Comunidade Quilombola Santo Antônio dos Pretos – Foto: Geraldo Kosinski

No Dia Mundial de Combate à Desertificação e à Seca, celebrado em 17 de junho, a Comunidade Quilombola Santo Antônio dos Pretos, em Codó (MA), recebe o lançamento do Projeto Redes pela Conservação, uma iniciativa internacional financiada pela Iniciativa Internacional para o Clima (IKI), do Governo da Alemanha, voltada à proteção dos biomas brasileiros, ao enfrentamento das mudanças climáticas e ao fortalecimento das comunidades tradicionais.

Com investimento total de 30 milhões de euros ao longo de seis anos, o projeto será implementado em todos os estados do Nordeste e em Minas Gerais, promovendo ações de combate ao desmatamento e conservação dos biomas Cerrado, Caatinga, Pantanal, Mata Atlântica e Pampa.

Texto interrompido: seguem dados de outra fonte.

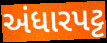
અંધારપટ્ટ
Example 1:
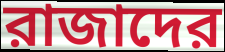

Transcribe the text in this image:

রাজাদের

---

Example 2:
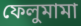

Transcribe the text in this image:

ফেলুমামা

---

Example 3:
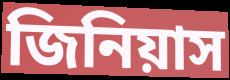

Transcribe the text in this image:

জিনিয়াস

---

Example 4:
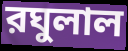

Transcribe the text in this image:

রঘুলাল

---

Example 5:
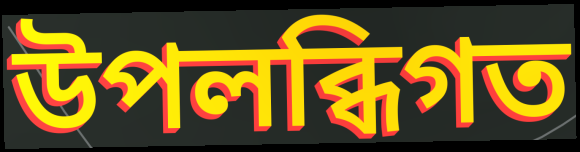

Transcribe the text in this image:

উপলব্ধিগত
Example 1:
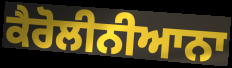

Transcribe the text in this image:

ਕੈਰੋਲੀਨੀਆਨਾ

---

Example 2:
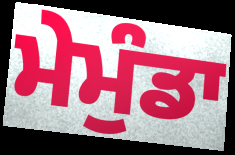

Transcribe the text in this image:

ਮੇਮੁੰਡਾ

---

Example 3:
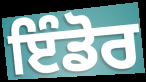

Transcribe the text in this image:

ਇੰਡੋਰ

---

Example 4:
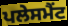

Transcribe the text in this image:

ਪਲੇਸਮੈਂਟ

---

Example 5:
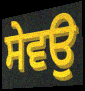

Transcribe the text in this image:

ਸੇਵਉ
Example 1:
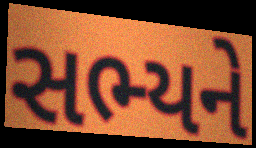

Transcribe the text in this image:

A IKI é um dos principais instrumentos da cooperação climática internacional da Alemanha e apoia projetos inovadores em todo o mundo voltados à proteção da biodiversidade, redução das emissões de gases de efeito estufa e adaptação às mudanças climáticas. O financiamento do Redes pela Conservação é realizado por meio do Ministério Federal do Ambiente, Ação Climática, Conservação da Natureza e Segurança Nuclear da Alemanha (BMUKN).

No Brasil, o projeto é executado por um consórcio formado pela Cáritas Alemanha, Articulação Semiárido Brasileiro (ASA), Rede Cerrado e Rede Ecovida, em parceria com o Ministério do Meio Ambiente e Mudança do Clima (MMA). No Maranhão, a implementação é conduzida pela Associação Solidariedade Libertadora (Assolib).

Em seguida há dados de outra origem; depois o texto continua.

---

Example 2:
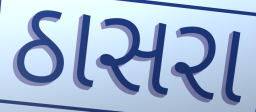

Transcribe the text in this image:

ઠાસરા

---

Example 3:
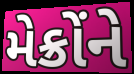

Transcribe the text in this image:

મેક્રોંને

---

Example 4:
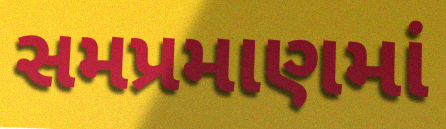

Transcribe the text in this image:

સમપ્રમાણમાં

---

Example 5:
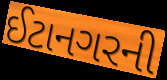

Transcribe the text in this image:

ઈટાનગરની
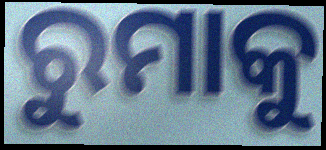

No estado, cerca de 500 famílias da zona rural serão beneficiadas. Além da Comunidade Quilombola Santo Antônio dos Pretos, o projeto atenderá os territórios quilombolas de Santa Joana e Matões dos Moreira, também localizados em Codó. As ações incluem o fortalecimento da agricultura familiar, a promoção de práticas sustentáveis de uso da terra, o apoio à adaptação climática, a valorização dos direitos territoriais e o incentivo à economia solidária.

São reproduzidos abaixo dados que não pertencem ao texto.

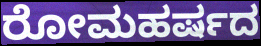
ರೋಮಹರ್ಷದ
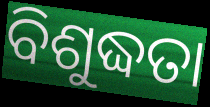
ବିଶୁଦ୍ଧତା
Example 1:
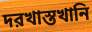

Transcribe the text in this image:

দরখাস্তখানি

O lançamento do projeto reforça a importância da cooperação internacional para enfrentar desafios ambientais globais e demonstra como investimentos climáticos podem gerar benefícios concretos para comunidades locais, contribuindo simultaneamente para a conservação dos ecossistemas e para o desenvolvimento sustentável dos territórios.